Notes on Independent/Dependent Variables and Correlation vs Causation

Independent variable (IV): the variable you manipulate or control; it is the cause you set up in an experiment. Examples mentioned: sleep hours, exercise.
Dependent variable (DV): the outcome you measure; it is affected by the IV. The DV is what you observe as the effect.
General idea: a causal claim is often framed as an IV influencing a DV (IV → DV).

The transcript states that sleep is the independent variable because you can manipulate it (sleep more or sleep less).
The effect of sleep hours is studied on the dependent variable; the specific DV is not named in this part, but in a typical example it could be weight or another outcome.
Key point: manipulating X (sleep) is intended to reveal its effect on Y (the DV).
Notation reminder: if we name the variables, we might write $X = \text{hours of sleep}$ and $Y = \text{outcome (DV)}$ , with $X \rightarrow Y$ indicating a potential causal direction.

In the exercise example, the independent variable is exercise.
Why? Because it is the variable whose change is supposed to cause a change in the outcome.
Dependent variable is weight (the outcome being studied).
So for this example: $X = \text{exercise}$ , $Y = \text{weight}$ , and the causal claim would be $X \rightarrow Y$ .

The speaker describes one dot moving at the right time followed by another dot as a cue for a causal relationship: we are "built to see" causes.
This reflects our cognitive bias toward inferring causation from sequential or time-ordered occurrences, even when data may only show correlation.

The key statement: Correlation does not imply causation. The speaker repeats this idea in different wording: Correlation doesn't even imply causation.
If two variables are correlationally related, you know nothing definitive about their causal relationship without further evidence.
This warning is the foundation of interpreting studies: correlation alone is insufficient to claim that one variable causes the other.

Question posed: Are tall people more successful?
If success occurs independent of height (i.e., height does not cause success, and success arises by chance or due to other factors), then height and success are merely correlated in this scenario.
If there were evidence that tallness causes greater success (through a mechanism linking height to outcomes), that would be a causal relationship.
Conclusion from the example: observing a correlation between height and success does not by itself establish causation.
Restatement: Correlation does not imply causation. The speaker adds: a causal relationship is a special kind of a correlational relationship.

The transcript states that a causal relationship is a "special kind of a correlational relationship." (Note: in standard theory, causation is sufficient to produce correlation, but correlation alone does not prove causation.)

When you observe a relationship between two variables, you must consider whether it might be causal or merely correlational.
Confounding variables, spurious correlations, or coincidental associations can produce correlations without a causal link.
Experimental design, randomization, and control of confounds are essential for establishing causality beyond mere correlation.

The speaker mentions having a folder, but the sentence is cut off. This suggests there may be additional examples or resources referenced elsewhere.
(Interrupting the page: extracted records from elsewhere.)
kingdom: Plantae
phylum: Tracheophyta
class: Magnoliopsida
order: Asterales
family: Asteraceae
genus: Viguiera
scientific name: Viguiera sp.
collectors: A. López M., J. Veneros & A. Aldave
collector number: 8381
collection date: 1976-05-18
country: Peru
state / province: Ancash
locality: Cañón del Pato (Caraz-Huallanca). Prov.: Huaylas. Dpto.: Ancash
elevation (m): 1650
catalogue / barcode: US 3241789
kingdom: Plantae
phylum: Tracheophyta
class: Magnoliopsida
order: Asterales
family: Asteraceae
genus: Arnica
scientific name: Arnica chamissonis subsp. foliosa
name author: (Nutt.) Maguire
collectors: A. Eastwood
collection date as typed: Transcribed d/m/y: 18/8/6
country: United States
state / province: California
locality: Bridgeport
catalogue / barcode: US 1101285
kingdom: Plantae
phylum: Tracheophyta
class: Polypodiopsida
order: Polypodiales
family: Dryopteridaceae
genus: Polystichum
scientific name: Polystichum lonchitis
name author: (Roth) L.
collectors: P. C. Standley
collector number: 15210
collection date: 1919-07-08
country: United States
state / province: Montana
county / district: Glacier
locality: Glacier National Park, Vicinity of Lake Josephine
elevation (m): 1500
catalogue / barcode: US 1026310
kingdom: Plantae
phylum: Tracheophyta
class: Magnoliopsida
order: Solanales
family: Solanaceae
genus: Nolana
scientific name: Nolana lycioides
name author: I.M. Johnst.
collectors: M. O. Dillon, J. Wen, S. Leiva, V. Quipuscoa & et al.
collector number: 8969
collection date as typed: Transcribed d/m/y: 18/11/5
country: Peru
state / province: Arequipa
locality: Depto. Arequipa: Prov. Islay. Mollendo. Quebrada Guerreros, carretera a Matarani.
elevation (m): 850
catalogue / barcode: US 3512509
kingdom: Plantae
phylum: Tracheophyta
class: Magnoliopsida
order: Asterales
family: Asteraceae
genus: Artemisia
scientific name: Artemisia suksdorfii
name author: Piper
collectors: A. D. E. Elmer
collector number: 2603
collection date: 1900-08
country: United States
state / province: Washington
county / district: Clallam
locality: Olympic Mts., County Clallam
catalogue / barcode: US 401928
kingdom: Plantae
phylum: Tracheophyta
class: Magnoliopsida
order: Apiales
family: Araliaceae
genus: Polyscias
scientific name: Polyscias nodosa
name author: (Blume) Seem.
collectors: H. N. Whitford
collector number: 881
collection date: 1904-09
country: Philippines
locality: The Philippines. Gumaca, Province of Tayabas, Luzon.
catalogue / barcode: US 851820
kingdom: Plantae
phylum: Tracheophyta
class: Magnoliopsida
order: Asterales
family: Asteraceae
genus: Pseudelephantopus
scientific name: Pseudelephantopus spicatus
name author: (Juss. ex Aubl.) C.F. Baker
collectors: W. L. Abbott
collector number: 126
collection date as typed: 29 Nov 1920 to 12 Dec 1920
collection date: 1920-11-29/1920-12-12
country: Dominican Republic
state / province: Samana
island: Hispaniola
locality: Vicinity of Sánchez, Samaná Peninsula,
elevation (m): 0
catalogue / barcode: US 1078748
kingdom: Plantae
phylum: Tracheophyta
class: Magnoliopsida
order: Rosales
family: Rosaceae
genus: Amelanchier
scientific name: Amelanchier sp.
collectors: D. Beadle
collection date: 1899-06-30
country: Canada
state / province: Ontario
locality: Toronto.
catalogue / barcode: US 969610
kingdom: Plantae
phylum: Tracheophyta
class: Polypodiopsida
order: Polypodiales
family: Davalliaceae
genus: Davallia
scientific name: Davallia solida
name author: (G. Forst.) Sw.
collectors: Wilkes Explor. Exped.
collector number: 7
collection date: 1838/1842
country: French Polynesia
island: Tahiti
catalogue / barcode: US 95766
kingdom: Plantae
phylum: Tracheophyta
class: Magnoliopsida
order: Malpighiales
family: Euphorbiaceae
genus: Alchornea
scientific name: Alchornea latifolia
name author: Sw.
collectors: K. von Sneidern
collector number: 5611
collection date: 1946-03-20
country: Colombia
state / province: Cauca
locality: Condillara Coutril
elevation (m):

Independent variable (IV) and dependent variable (DV) definitions and the IV → DV intuition.
Sleep hours as an IV example and exercise as another IV example with weight as the DV.
Humans’ propensity to infer causation from observations and the cognitive bias involved.
Core disclaimer: correlation does not imply causation; causal relationships are a subset of correlational relationships.
Distinguishing correlation from causation has real-world importance for interpreting studies and for designing experiments.

Let $X = \text{hours of sleep}$ , $Y = \text{outcome (DV)}$ . A causal claim is represented as $X \rightarrow Y$ .
For a more explicit model, one might consider $Y = f(X) + \epsilon$ , where $\epsilon$ is random error.
If two variables are correlated, the covariance or correlation can be nonzero: $\mathrm{Cov}(X,Y) \neq 0$ or $\rho(X,Y) \neq 0$ , but this does not establish causation.